The Weyl equidistribution theorem states that the sequence of fractional parts ${n \xi}$, $n = 0, 1, 2, \dots$ is uniformly distributed for $\xi$ irrational.
This can be proved using a bit of ergodic theory, specifically the fact that an irrational rotation is uniquely ergodic with respect to Lebesgue measure. It can also be proved by simply playing with trigonometric polynomials (i.e., polynomials in $e^{2\pi i k x}$ for $k$ an integer) and using the fact they are dense in the space of all continuous functions with period 1. In particular, one shows that if $f(x)$ is a continuous function with period 1, then for any $t$, $\int_0^1 f(x) dx = \lim \frac{1}{N} \sum_{i=0}^{N-1} f(t+i \xi)$. One shows this by checking this (directly) for trigonometric polynomials via the geometric series. This is a very elementary and nice proof.
The general form of Weyl's theorem states that if $p$ is a monic integer-valued polynomial, then the sequence ${p(n \xi)}$ for $\xi$ irrational is uniformly distributed modulo 1. I believe this can be proved using extensions of these ergodic theory techniques — it's an exercise in Katok and Hasselblatt. I'd like to see an elementary proof.

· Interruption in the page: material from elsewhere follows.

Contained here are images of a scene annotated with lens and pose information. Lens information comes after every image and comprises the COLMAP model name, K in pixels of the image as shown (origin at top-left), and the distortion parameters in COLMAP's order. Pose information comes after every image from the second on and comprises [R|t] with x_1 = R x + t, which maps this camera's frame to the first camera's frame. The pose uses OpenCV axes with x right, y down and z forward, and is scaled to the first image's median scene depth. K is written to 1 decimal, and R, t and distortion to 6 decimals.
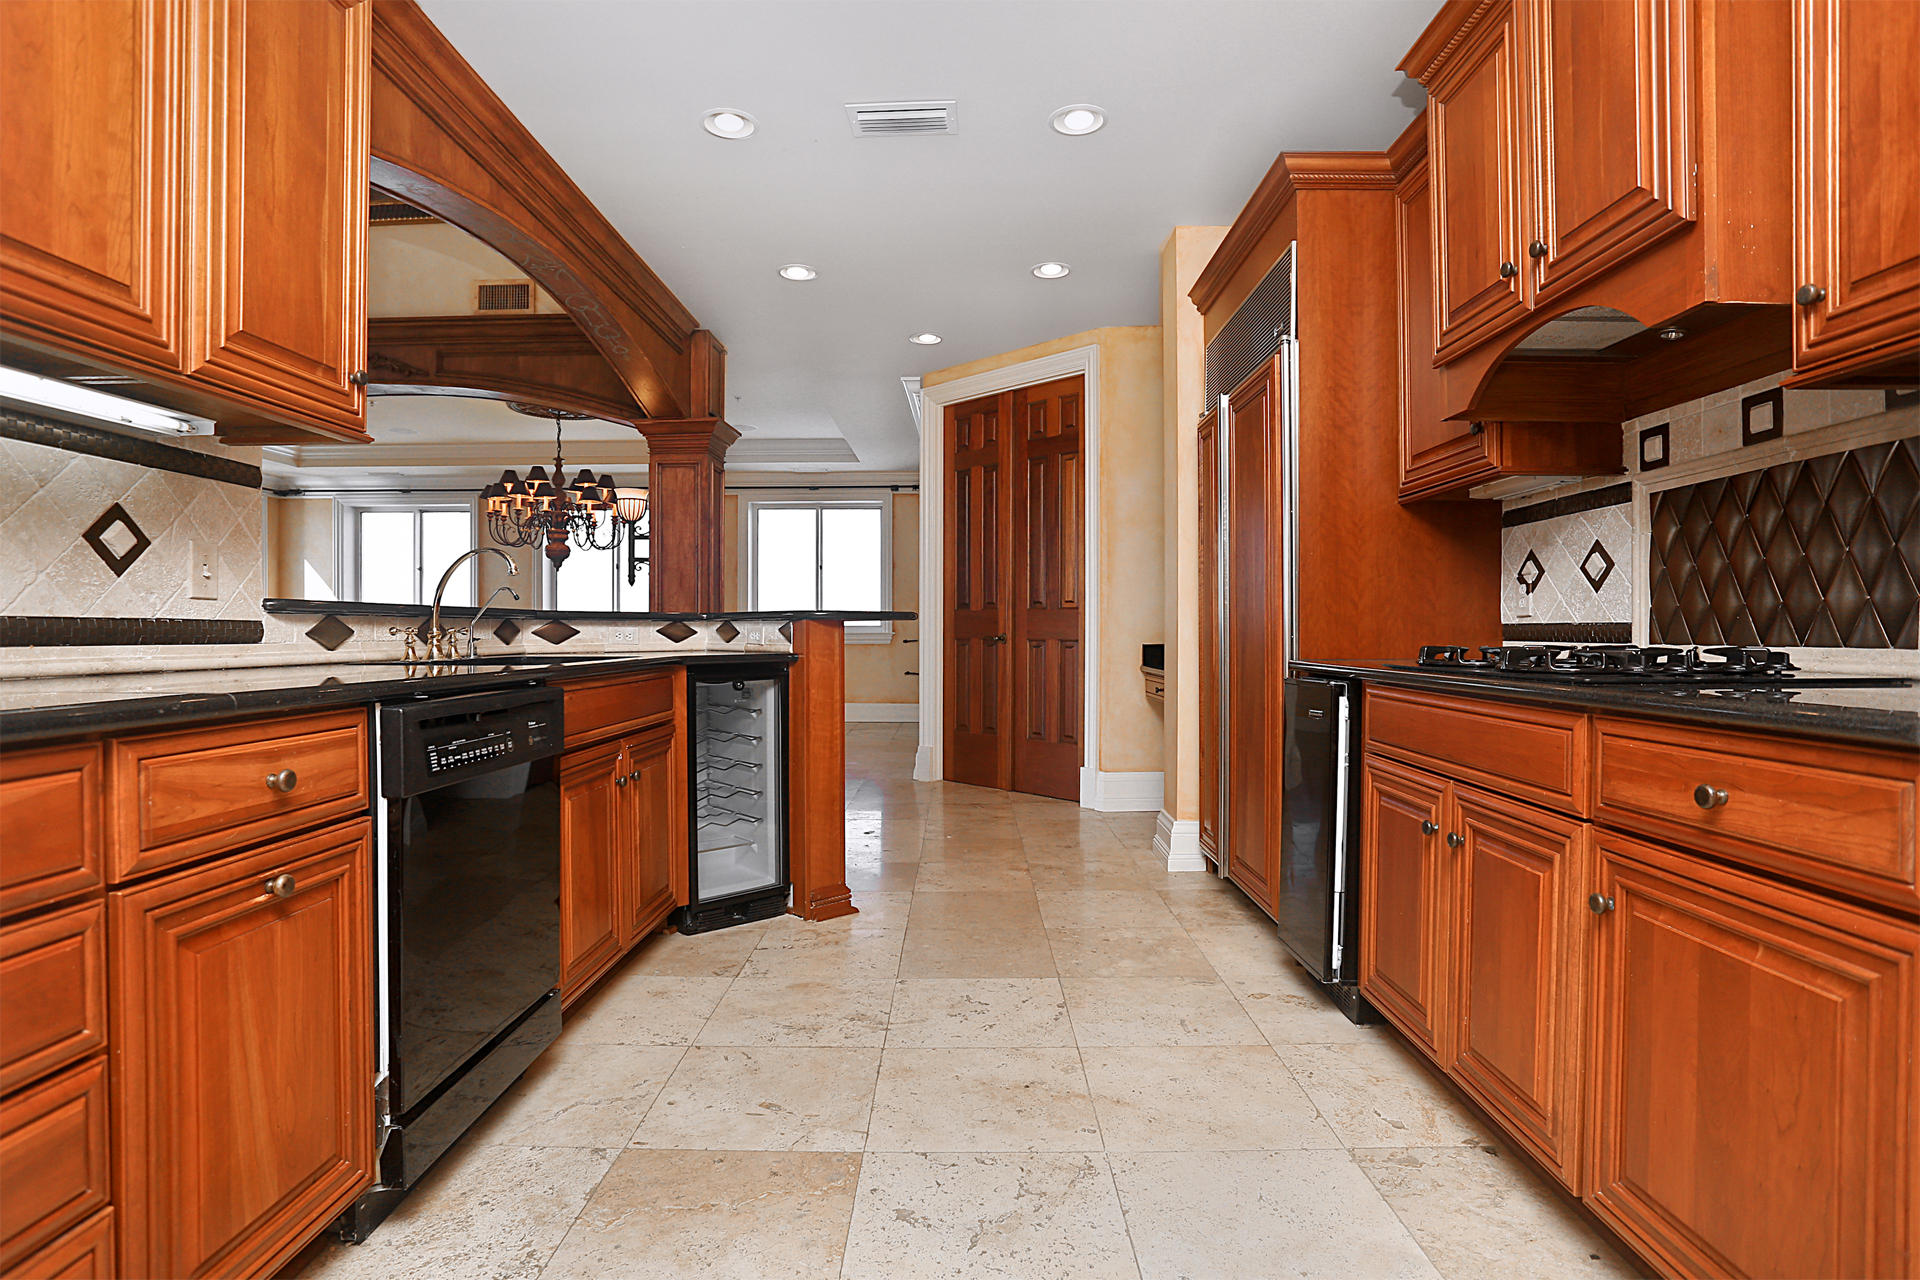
lens RADIAL K [[964.9, 0, 956.9], [0, 964.9, 632.5], [0, 0, 1]] dist [-0.074845, 0.027286]
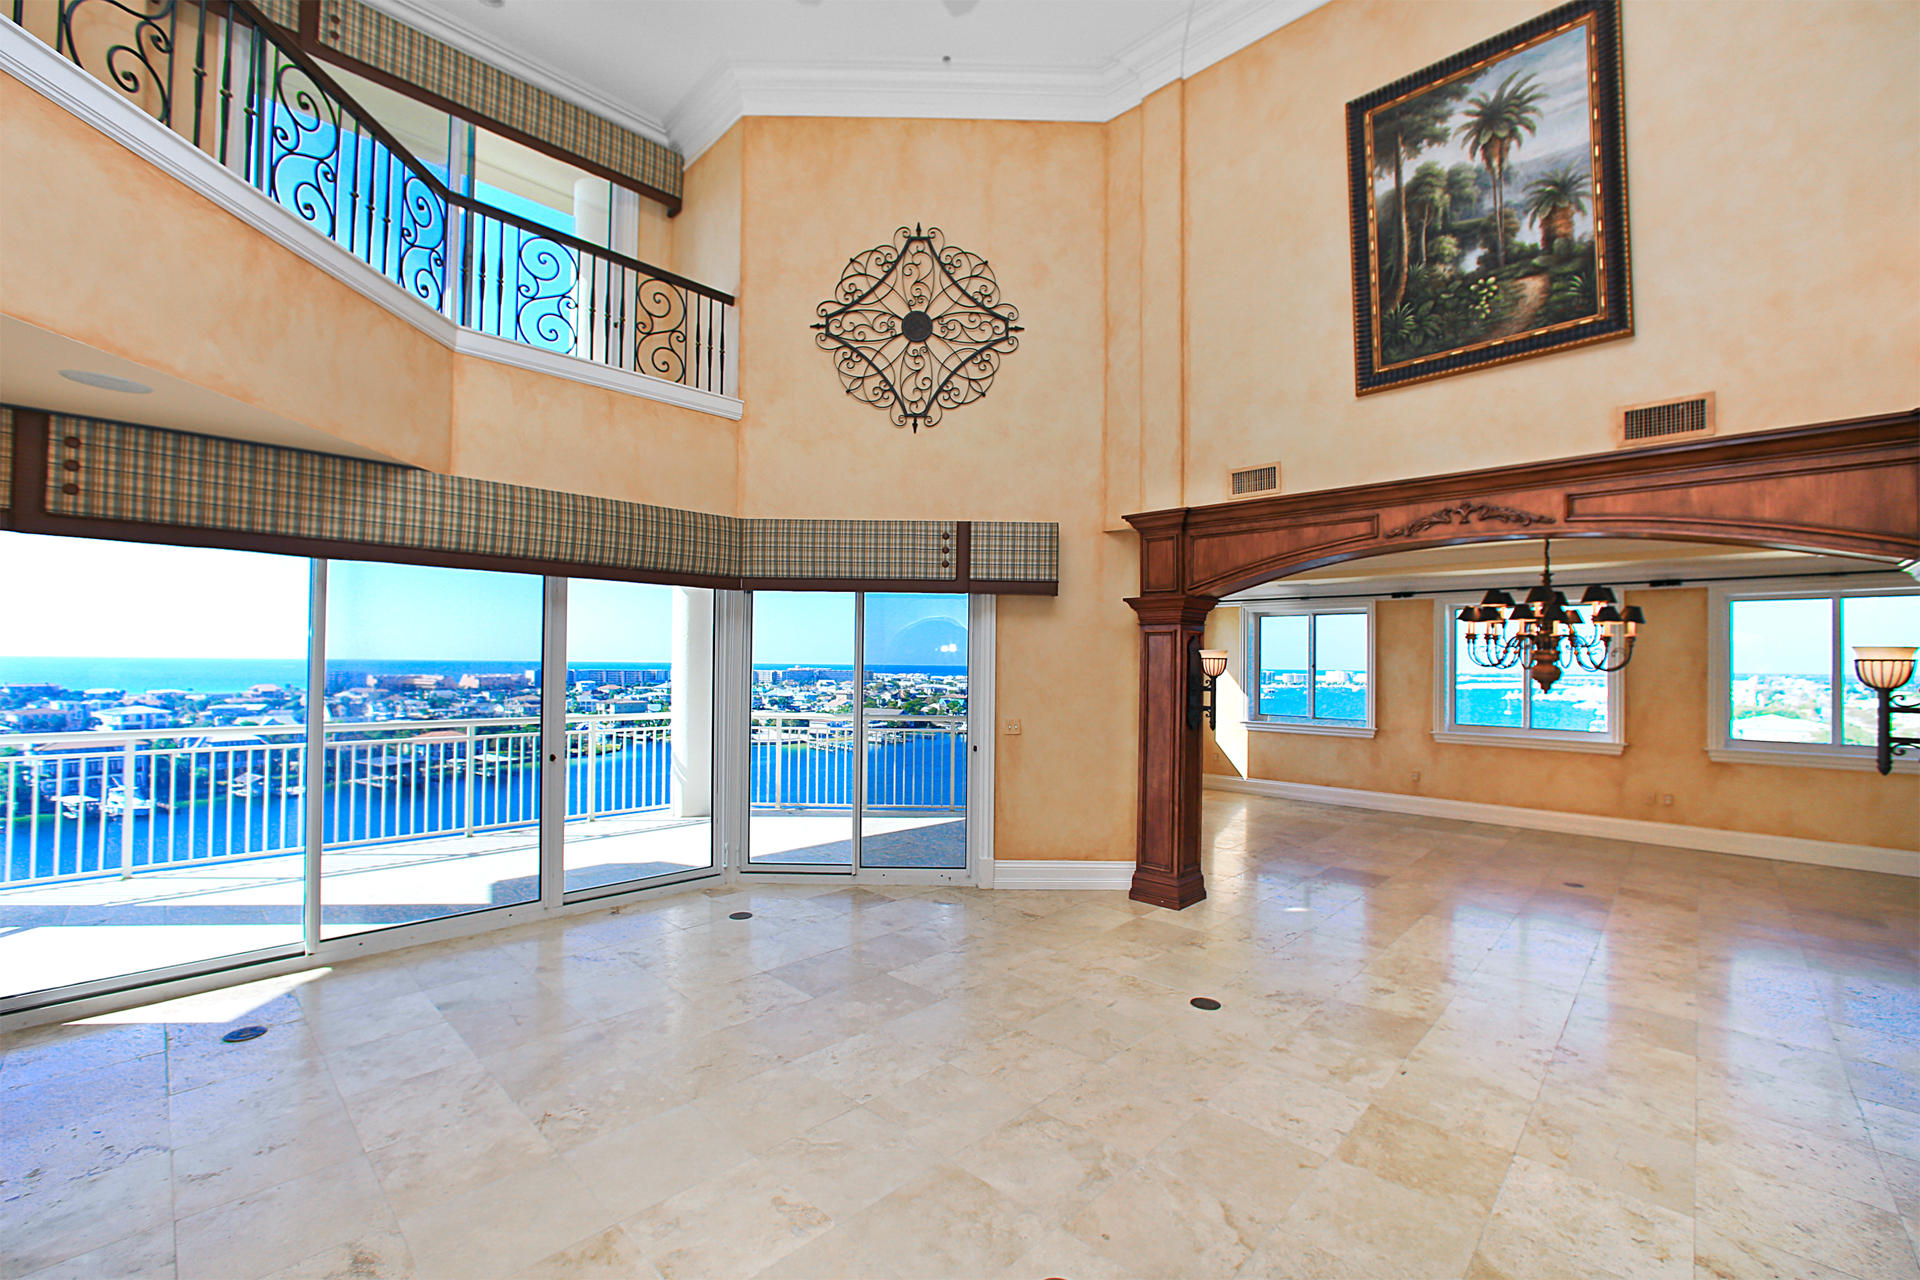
lens RADIAL K [[800.5, 0, 957.0], [0, 800.5, 652.2], [0, 0, 1]] dist [-0.047680, 0.017882]
pose [[0.726675, -0.001412, -0.686980, -1.074830], [-0.012204, 0.999814, -0.014965, -0.301361], [0.686873, 0.019258, 0.726522, 0.134315]]
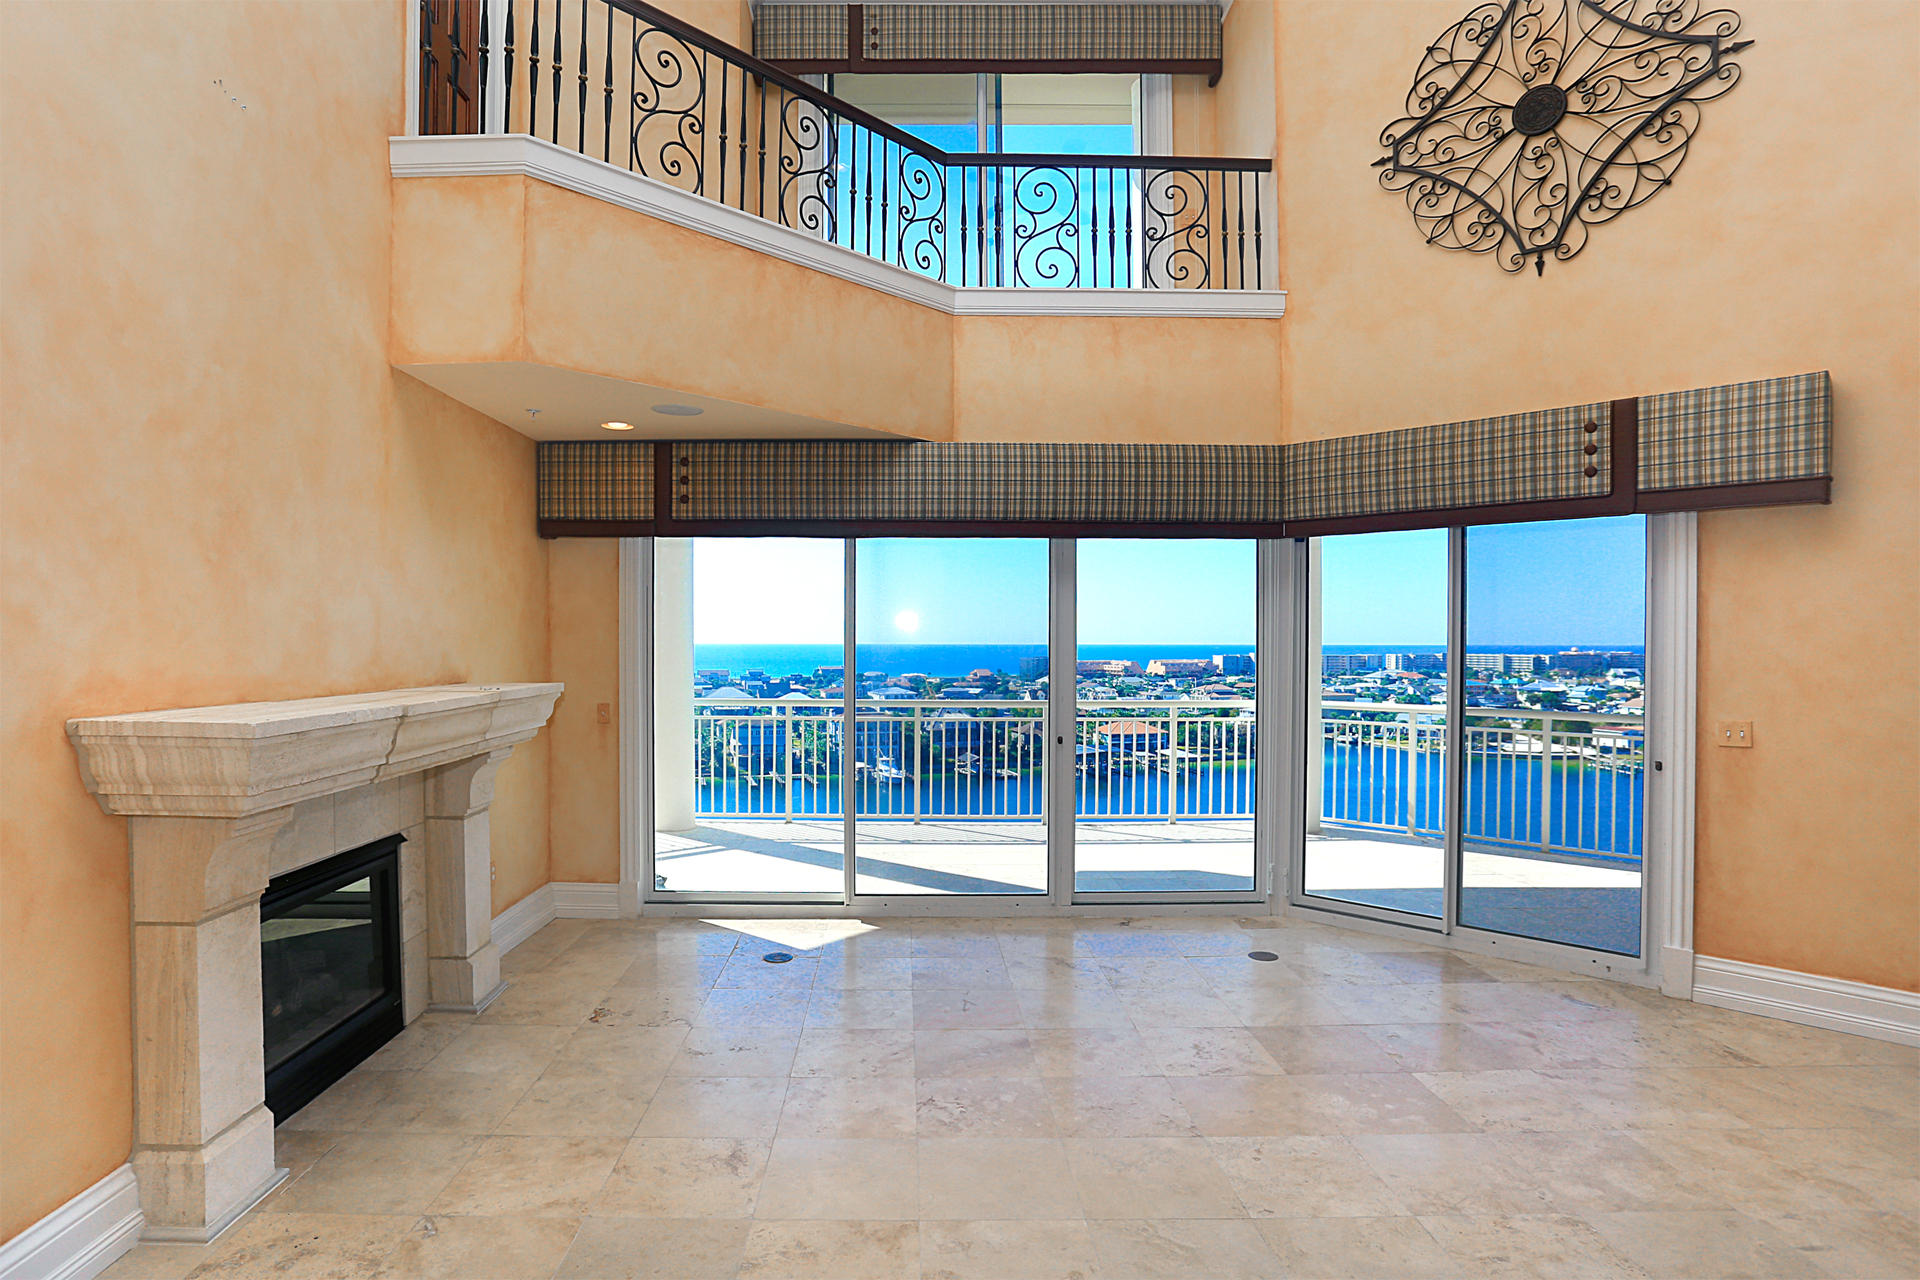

Can the general form of Weyl's theorem be proved using the same elementary techniques as in the basic version?
Best Answer
There is a fairly good exposition in Terry Tao's post, see Corollaries 4-6. Here is a sketch:
We prove the more general statement: Let $p(n)= \chi n^d + a_{d-1} n^{d-1} + \cdots + a_1 n + a_0$ be any polynomial, with $\chi$ irrational. Then $p(n) \mod 1$ is equidistributed. Our proof is by induction on $d$; the base case $d=1$ is standard.
Set $e(x) = e^{2 \pi i x}$. By the standard trickery with exponential polynomials, it is enough to show $$\sum_{n=0}^{N-1} e(p(n)) = o(N).$$
Choose a positive integer $h$. With a small error, we can replace the sum by $$\sum_{n=0}^{N-1} (1/h) \left( e(p(n)) + e(p(n+1)) + \cdots + e(p(n+h-1)) \right).$$ By Cauchy-Schwarz, this is bounded by $$\frac{\sqrt{N}}{h} \left[ \sum_{n=0}^{N-1} \left( e(p(n)) + \cdots + e(p(n+h-1)) \right) \overline{ \left( e(p(n)) + \cdots + e(p(n+h-1)) \right)} \right]^{1/2}.$$
Expanding the inner sum, we get $h^2$ terms of the form $e(p(n) - p(n+k))$. There are $h$ terms where $k=0$; these each sum up to $N$. For the other $h^2-h$ terms, the sum is of the form $\sum_{n=0}^{N-1} e(q(n))$, where $q$ has leading term $\chi d n^{d-1}$. By induction, each of these sums is $o(N)$.
So the quantity in the square root is $$hN+o(N)$$ where the constant in the $o$ depends on $h$ and $\chi$. Putting it all together, we get a bound of $$N/\sqrt{h} + o(N).$$
Since $h$ was arbitrary, this proves the result.